The important runtime property is that SSH mode is live mutable. If a warm session already exists, ssh set and ssh clear can flip the backend immediately for the next tool/model step without rebuilding the whole session.

sequenceDiagram
  participant Agent
  participant ssh as ssh tool
  participant Pool as AgentPool
  participant DB as SQLite
  participant Core as ssh-core wrappers
  participant Host as Local or Remote host

  Agent->>ssh: action=set target+keychain
  ssh->>Pool: setSshConfig(chatJid, config)
  Pool->>DB: upsert ssh_configs
  Pool->>Core: applyLiveSshConfig(chatJid)
  Core-->>Host: next read/write/edit/bash uses SSH

  Agent->>ssh: action=clear
  ssh->>Pool: clearSshConfig(chatJid)
  Pool->>DB: delete ssh_configs row
  Pool->>Core: clearLiveSshConfig(chatJid)
  Core-->>Host: next core tool call runs locally
Loading

Transport semantics match the packaged SSH extension model:

  • multiplexed connection reuse
  • ControlMaster=auto
  • ControlPersist=600
  • persistent remote shell state
  • configured remote cwd/home mapping

Context conservation and tool discoverability

Several runtime choices are intentionally optimized for low-context turns and progressive discovery:

  • small fixed tool baseline, plus automatic default activation for safe read-only tools and message/scheduling/attachment helpers in the current catalog, with explicit same-turn tool activation for everything else
  • session-scoped infra profiles so SSH / Proxmox / Portainer state can be reused without restating connection details every turn
  • compact capabilities output and short recommend results before full workflow details
  • opt-in examples in workflow_help instead of returning bulky example payloads by default
  • warm session reuse so model state and scoped tool state stay available without repeated setup

For infrastructure work, the preferred discovery path is:

discovercapabilities or recommendworkflow_helpworkflow

For internal tools, the parallel staged path is:

list_tools(query) → compact summaries → on-demand parameters/details → activate_tools / use

Only fall back to raw request when the curated workflow surface is not the right fit.

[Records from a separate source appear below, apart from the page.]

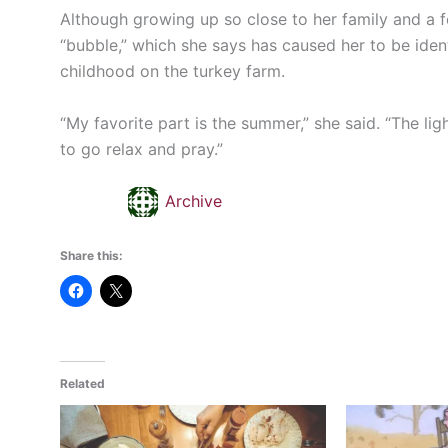
Although growing up so close to her family and a 
“bubble,” which she says has caused her to be identi
childhood on the turkey farm.
“My favorite part is the summer,” she said. “The lig
to go relax and pray.”
Archive
Share this:
Related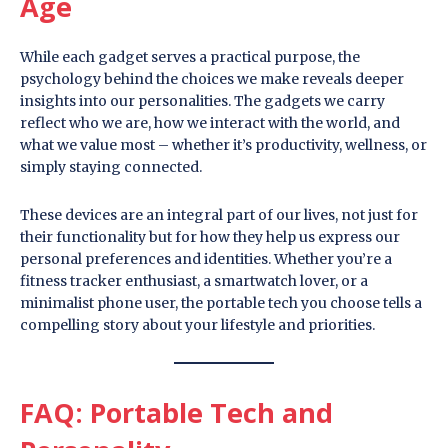
Age
While each gadget serves a practical purpose, the
psychology behind the choices we make reveals deeper
insights into our personalities. The gadgets we carry
reflect who we are, how we interact with the world, and
what we value most – whether it’s productivity, wellness, or
simply staying connected.
These devices are an integral part of our lives, not just for
their functionality but for how they help us express our
personal preferences and identities. Whether you’re a
fitness tracker enthusiast, a smartwatch lover, or a
minimalist phone user, the portable tech you choose tells a
compelling story about your lifestyle and priorities.
FAQ: Portable Tech and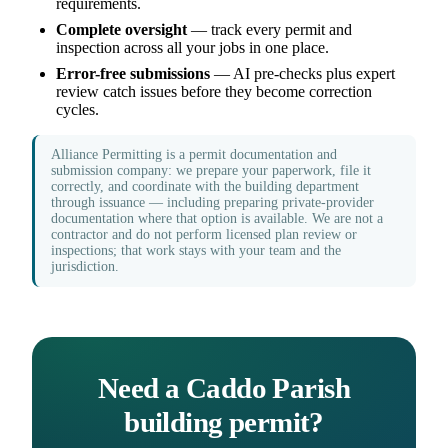
requirements.
Complete oversight
— track every permit and
inspection across all your jobs in one place.
Error-free submissions
— AI pre-checks plus expert
review catch issues before they become correction
cycles.
Alliance Permitting is a permit documentation and
submission company: we prepare your paperwork, file it
correctly, and coordinate with the building department
through issuance — including preparing private-provider
documentation where that option is available. We are not a
contractor and do not perform licensed plan review or
inspections; that work stays with your team and the
jurisdiction.
Need a Caddo Parish
building permit?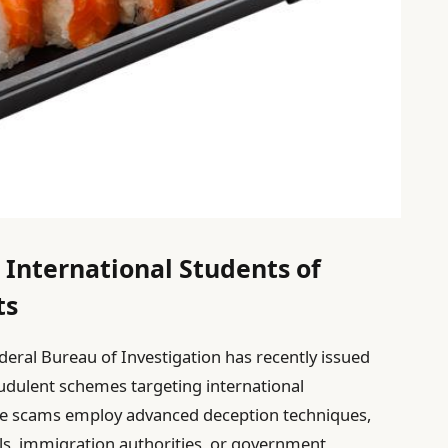
 International Students of
ts
ederal Bureau of Investigation has recently issued
audulent schemes targeting international
se scams employ advanced deception techniques,
als, immigration authorities, or government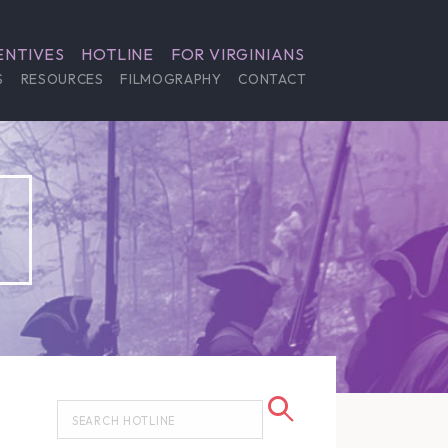
ENTIVES
HOTLINE
FOR VIRGINIANS
S
RESOURCES
FILMOGRAPHY
CONTACT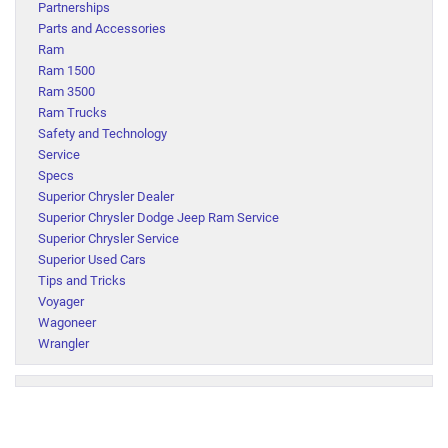
Partnerships
Parts and Accessories
Ram
Ram 1500
Ram 3500
Ram Trucks
Safety and Technology
Service
Specs
Superior Chrysler Dealer
Superior Chrysler Dodge Jeep Ram Service
Superior Chrysler Service
Superior Used Cars
Tips and Tricks
Voyager
Wagoneer
Wrangler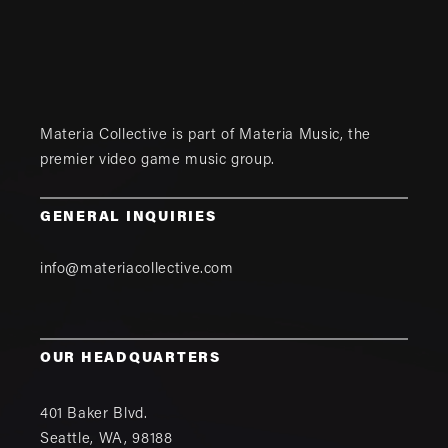
Materia Collective is part of
Materia Music
, the
premier video game music group.
GENERAL INQUIRIES
info@materiacollective.com
OUR HEADQUARTERS
401 Baker Blvd.
Seattle
,
WA
,
98188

Session lifecycle (summary)

  • Messages for a chat JID share a warm AgentSession.
  • Auto‑compaction runs when the context window is tight.
  • Idle sessions are evicted after a short TTL.
  • When the agent produces multiple turns in a single response (e.g. tool calls followed by a final answer), each turn's text and attachments are stored as separate messages. The first becomes the thread root; subsequent turns carry a thread_id pointing back to the root. The UI renders these as indented threaded replies.

See architecture.md for component layout and tools-and-skills.md for tool/skill details.